§ **Instructions to follow**: Transcribe the entries below exactly, starting with the line that has "middle tip: (384, 207)" and stopping after the line that has "middle pip: (439, 30)"; no pictures belong in the copy.

§ **Entries taken from a collection**:

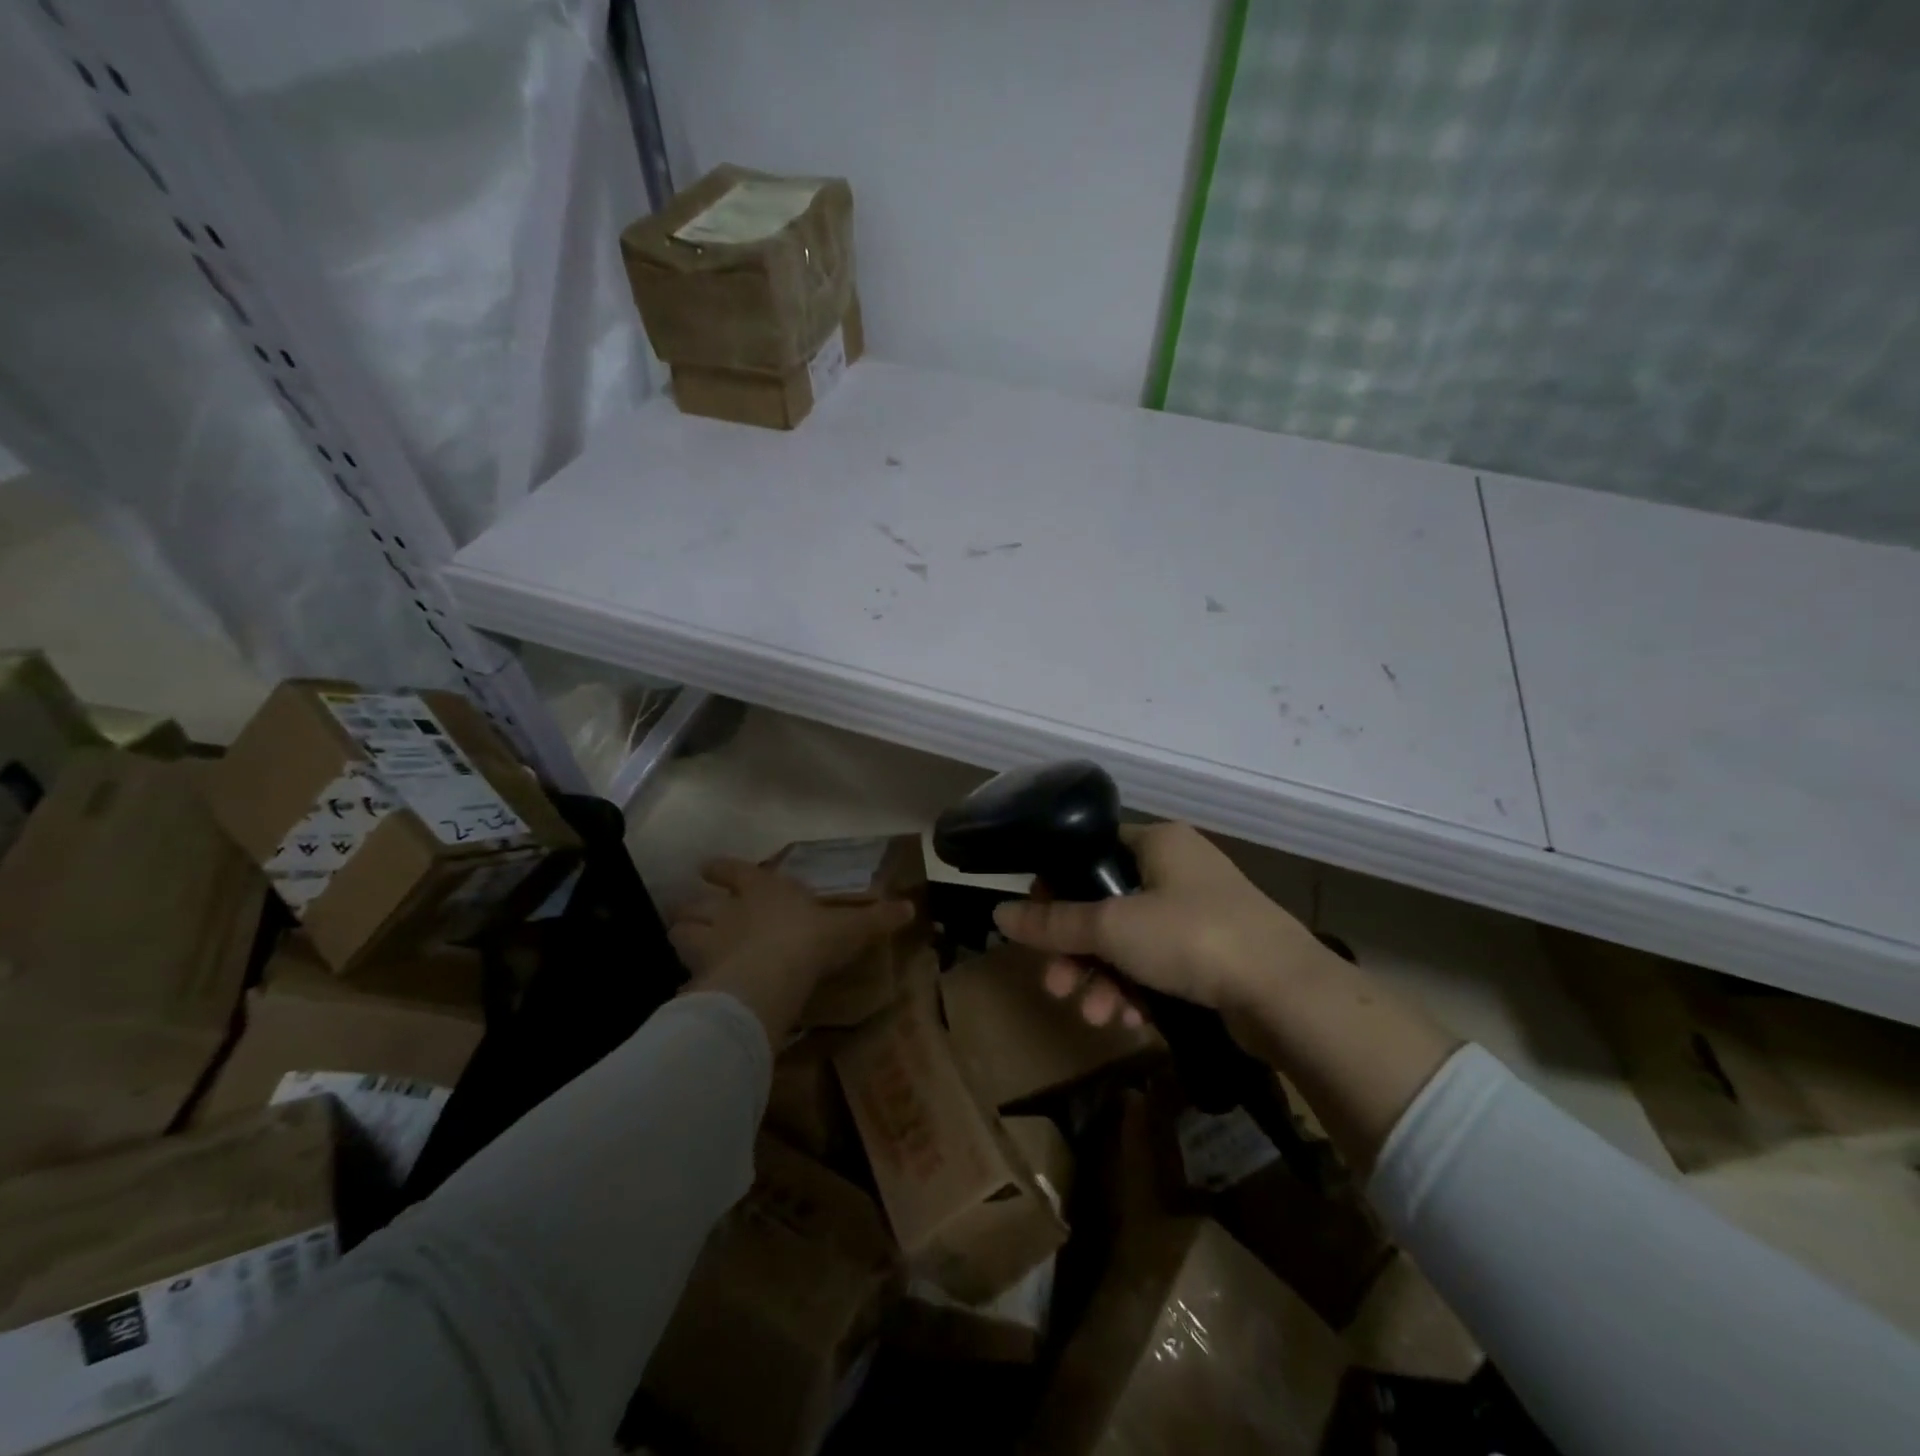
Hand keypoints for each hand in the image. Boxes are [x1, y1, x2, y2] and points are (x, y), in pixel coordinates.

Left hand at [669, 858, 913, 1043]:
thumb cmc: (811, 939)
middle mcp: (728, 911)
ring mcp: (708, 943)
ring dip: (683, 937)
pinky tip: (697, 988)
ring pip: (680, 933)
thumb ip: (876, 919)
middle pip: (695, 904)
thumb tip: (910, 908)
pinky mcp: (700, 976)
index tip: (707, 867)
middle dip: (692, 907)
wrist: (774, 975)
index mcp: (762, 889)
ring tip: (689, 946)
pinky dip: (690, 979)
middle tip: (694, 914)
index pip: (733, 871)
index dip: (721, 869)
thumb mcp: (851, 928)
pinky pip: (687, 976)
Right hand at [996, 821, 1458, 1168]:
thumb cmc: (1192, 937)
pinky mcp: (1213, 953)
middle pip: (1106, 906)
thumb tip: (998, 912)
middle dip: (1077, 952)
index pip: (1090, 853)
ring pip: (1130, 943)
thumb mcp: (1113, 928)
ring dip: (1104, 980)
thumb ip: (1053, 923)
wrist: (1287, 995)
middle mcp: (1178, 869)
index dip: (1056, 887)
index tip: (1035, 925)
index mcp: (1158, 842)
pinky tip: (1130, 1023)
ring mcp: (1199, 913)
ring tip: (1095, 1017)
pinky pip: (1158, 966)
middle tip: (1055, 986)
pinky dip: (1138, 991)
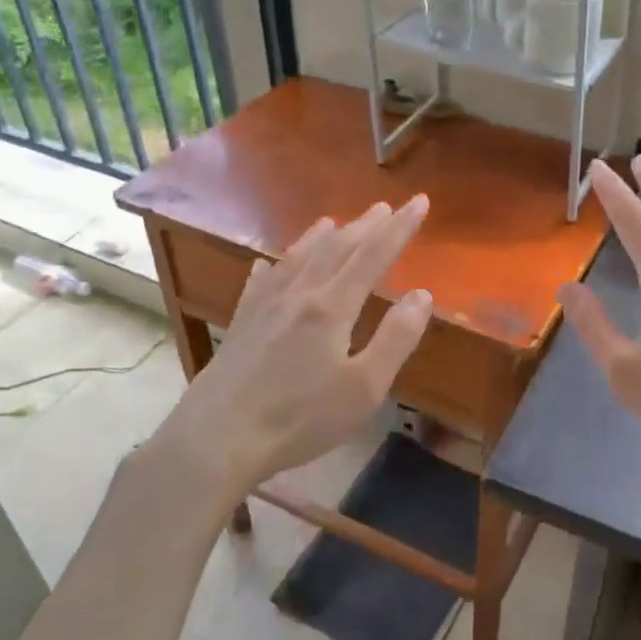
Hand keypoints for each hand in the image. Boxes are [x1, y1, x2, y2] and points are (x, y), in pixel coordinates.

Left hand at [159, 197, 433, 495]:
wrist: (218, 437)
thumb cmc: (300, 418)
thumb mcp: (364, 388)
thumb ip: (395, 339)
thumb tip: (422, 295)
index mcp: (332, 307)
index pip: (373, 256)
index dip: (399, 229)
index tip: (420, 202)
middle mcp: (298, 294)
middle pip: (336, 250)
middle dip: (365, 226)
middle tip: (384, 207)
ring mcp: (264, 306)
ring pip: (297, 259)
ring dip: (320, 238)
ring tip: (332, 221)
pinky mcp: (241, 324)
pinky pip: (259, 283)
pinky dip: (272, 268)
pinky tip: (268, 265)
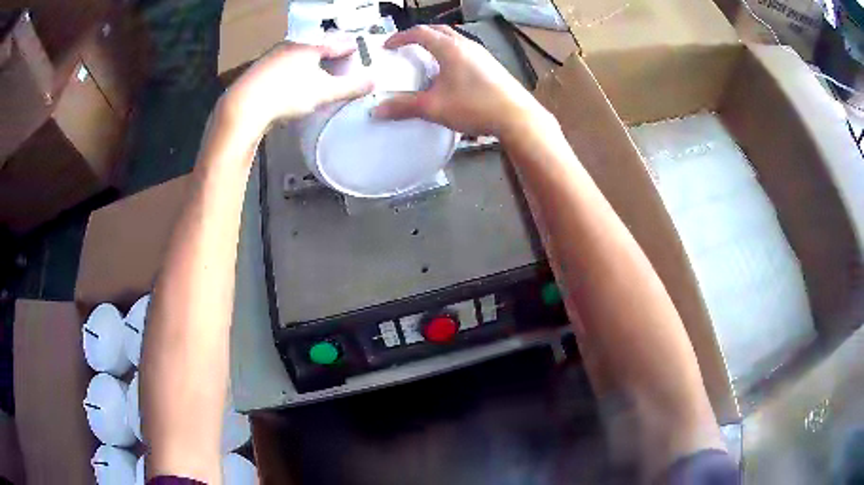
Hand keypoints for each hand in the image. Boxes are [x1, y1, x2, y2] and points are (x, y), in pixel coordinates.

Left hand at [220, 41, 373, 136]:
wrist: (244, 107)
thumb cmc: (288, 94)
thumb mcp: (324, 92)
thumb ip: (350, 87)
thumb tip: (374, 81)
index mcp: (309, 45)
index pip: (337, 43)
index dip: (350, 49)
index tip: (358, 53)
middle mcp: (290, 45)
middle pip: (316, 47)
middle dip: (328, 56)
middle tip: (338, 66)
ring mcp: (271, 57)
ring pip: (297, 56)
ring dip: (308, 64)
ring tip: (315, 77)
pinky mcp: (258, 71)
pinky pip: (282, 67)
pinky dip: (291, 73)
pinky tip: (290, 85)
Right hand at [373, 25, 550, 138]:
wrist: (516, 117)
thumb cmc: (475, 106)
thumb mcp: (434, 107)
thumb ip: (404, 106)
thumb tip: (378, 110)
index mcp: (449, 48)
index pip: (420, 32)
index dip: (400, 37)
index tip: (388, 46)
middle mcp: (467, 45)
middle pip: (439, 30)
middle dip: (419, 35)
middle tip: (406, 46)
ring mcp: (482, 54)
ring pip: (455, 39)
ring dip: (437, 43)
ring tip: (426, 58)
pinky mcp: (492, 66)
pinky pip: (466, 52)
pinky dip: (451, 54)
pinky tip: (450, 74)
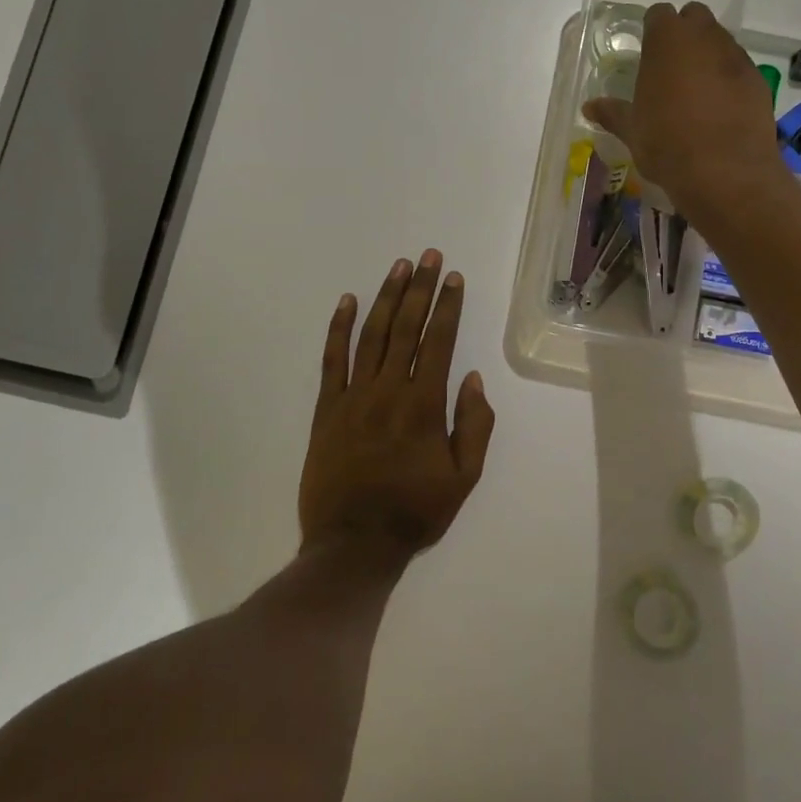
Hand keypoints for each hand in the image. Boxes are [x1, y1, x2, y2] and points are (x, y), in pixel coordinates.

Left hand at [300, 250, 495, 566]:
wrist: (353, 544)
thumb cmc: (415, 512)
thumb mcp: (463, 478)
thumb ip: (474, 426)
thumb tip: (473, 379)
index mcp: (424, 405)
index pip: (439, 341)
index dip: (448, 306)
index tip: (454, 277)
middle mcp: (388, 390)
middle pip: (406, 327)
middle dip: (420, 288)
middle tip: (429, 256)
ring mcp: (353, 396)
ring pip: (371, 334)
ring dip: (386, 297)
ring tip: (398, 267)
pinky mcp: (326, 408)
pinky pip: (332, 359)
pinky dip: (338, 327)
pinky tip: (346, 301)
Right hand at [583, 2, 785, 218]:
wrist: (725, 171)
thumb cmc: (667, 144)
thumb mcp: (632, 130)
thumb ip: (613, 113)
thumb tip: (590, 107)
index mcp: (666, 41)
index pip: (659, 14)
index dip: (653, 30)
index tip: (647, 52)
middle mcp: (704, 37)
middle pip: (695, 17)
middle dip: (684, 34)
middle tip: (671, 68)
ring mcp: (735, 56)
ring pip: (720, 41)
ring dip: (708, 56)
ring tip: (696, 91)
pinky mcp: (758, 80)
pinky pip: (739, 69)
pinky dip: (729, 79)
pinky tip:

§ **Result**:
middle tip: (384, 207)
ring mcp: (264, 306)
ring pip: (297, 259)
ring dip: (320, 238)
ring tip: (332, 221)
pinky mcp: (241, 324)
pinky pip: (259, 283)
pinky dip: (272, 268)
pinky tip: (268, 265)
Hand keypoints for each hand in the image. Boxes are [x1, y1, x2, y2] and points are (x, y), in pixel coordinates.

Left hand at [220, 41, 373, 136]:
wrist: (244, 107)
thumb cmc: (288, 94)
thumb mcp: (324, 92)
thumb ip: (350, 87)
thumb tip: (374, 81)
index mcp: (309, 45)
index pip: (337, 43)
index dip: (350, 49)
index tip: (358, 53)
middle mcp: (290, 45)
middle pip: (316, 47)
middle dip: (328, 56)
middle tip: (338, 66)
ring mcp: (271, 57)
ring pip: (297, 56)
ring dip: (308, 64)
ring tip: (315, 77)
pinky mcp: (258, 71)
pinky pip: (282, 67)
pinky dip: (291, 73)
pinky tip: (290, 85)
Right hand at [373, 25, 550, 138]:
wrist: (516, 117)
thumb cmc: (475, 106)
thumb mcp: (434, 107)
thumb ip: (404, 106)
thumb tip: (378, 110)
index mcp: (449, 48)
index pip: (420, 32)
index dip: (400, 37)
index tip: (388, 46)
middle mcp: (467, 45)
middle pip: (439, 30)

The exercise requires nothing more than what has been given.